The Irish Derby is the oldest of all five Classics, having first been run in 1866, although there were two earlier events which resembled something of a Derby. It’s Ireland’s equivalent of the Epsom Derby and is held three weeks later than its namesake, often with horses entering both races. To date, 18 horses have completed the Derby double – Harzand being the most recent in 2016. The Derby is open to three-year-old colts and fillies and is run over a distance of one mile and four furlongs. It usually takes place in late June or early July and is run on day two of Curragh’s Derby Festival. You’ll start to see a pattern forming but O’Brien is the leading training with 12 winners and he won the most recent running of the Derby, with Sovereign.
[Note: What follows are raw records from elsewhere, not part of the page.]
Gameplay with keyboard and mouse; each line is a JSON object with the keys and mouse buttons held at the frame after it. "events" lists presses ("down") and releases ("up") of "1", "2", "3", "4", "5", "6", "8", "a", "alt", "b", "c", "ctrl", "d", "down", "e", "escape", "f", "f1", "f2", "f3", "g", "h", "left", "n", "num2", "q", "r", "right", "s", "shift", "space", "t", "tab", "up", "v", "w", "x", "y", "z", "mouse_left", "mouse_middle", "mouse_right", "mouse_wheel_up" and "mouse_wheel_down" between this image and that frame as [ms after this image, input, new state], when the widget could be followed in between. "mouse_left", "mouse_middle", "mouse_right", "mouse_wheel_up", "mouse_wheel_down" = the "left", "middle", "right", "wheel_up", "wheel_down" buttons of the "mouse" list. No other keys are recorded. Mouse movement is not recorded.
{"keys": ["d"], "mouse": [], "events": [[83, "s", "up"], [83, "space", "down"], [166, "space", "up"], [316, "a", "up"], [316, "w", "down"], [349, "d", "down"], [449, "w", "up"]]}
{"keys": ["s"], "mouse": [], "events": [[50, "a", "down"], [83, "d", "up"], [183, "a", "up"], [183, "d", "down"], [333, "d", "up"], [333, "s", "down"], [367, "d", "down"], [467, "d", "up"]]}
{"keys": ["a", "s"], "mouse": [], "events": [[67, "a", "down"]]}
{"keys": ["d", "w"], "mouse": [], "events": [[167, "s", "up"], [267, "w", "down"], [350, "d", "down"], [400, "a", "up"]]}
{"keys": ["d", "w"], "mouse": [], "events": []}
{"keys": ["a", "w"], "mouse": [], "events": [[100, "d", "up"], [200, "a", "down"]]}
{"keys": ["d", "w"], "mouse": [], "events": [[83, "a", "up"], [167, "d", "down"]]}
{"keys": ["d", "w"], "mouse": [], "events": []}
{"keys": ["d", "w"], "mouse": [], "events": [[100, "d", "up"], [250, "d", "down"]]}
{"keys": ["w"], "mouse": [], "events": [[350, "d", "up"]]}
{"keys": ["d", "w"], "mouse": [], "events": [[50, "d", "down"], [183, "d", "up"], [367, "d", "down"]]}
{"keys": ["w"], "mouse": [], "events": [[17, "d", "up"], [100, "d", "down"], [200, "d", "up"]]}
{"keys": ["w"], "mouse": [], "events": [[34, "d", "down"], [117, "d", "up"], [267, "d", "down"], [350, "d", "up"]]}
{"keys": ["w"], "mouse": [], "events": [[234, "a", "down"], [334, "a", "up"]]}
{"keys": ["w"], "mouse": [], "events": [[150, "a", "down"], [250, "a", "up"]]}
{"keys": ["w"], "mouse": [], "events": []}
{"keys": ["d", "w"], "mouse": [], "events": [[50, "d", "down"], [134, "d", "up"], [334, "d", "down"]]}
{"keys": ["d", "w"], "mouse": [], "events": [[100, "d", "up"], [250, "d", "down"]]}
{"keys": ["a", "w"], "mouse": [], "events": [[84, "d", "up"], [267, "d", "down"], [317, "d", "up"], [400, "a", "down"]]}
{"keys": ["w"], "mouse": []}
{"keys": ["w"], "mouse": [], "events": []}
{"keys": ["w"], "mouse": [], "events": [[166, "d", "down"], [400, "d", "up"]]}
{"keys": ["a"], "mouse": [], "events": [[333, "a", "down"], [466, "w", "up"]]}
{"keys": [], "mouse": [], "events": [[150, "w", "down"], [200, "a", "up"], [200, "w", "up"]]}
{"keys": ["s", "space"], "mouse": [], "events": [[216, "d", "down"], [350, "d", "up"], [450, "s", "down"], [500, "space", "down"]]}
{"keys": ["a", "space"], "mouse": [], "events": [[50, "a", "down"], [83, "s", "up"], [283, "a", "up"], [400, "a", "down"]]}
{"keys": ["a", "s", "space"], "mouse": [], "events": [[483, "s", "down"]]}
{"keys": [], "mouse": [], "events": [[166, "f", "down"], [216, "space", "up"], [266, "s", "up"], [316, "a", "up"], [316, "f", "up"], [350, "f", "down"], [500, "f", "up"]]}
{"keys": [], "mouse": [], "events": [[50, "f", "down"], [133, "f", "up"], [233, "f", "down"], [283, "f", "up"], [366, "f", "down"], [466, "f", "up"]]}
Also run over a distance of one mile and four furlongs, the Irish Oaks is Ireland’s equivalent of Epsom’s The Oaks – and it’s a race open to three-year-old fillies only. The Irish Oaks is the feature race on day one, or Ladies’ Day of Curragh’s Oaks Festival which is a two-day meeting. Many winners of the British equivalent have gone to win the Irish race, while horses also go on to contest the Yorkshire Oaks the following month. The leading trainer in the Oaks is Sir Michael Stoute who has produced six winners, but has failed to win since 2000.
Irish St. Leger
The longest race at one mile and six furlongs, the Irish St. Leger is the fifth and final Irish Classic of the year and is raced at the Curragh in September, after its Doncaster equivalent. Established in 1915, one major difference between the two races is that since 1983, the Irish version of the race has been open to horses aged three and older, unlike the British race which is restricted to three-year-olds. The Irish St. Leger is also open to geldings, as well as colts and fillies. Vinnie Roe made history in 2004 when he won the Irish St. Leger for a fourth time, having won consecutively between 2000 and 2004.
The Irish St. Leger is also the third and final leg of Ireland’s Triple Crown (with the 2,0000 Guineas and the Derby making up the other races). However, only two horses have ever won the Triple Crown, Museum in 1935 and Windsor Slipper in 1942.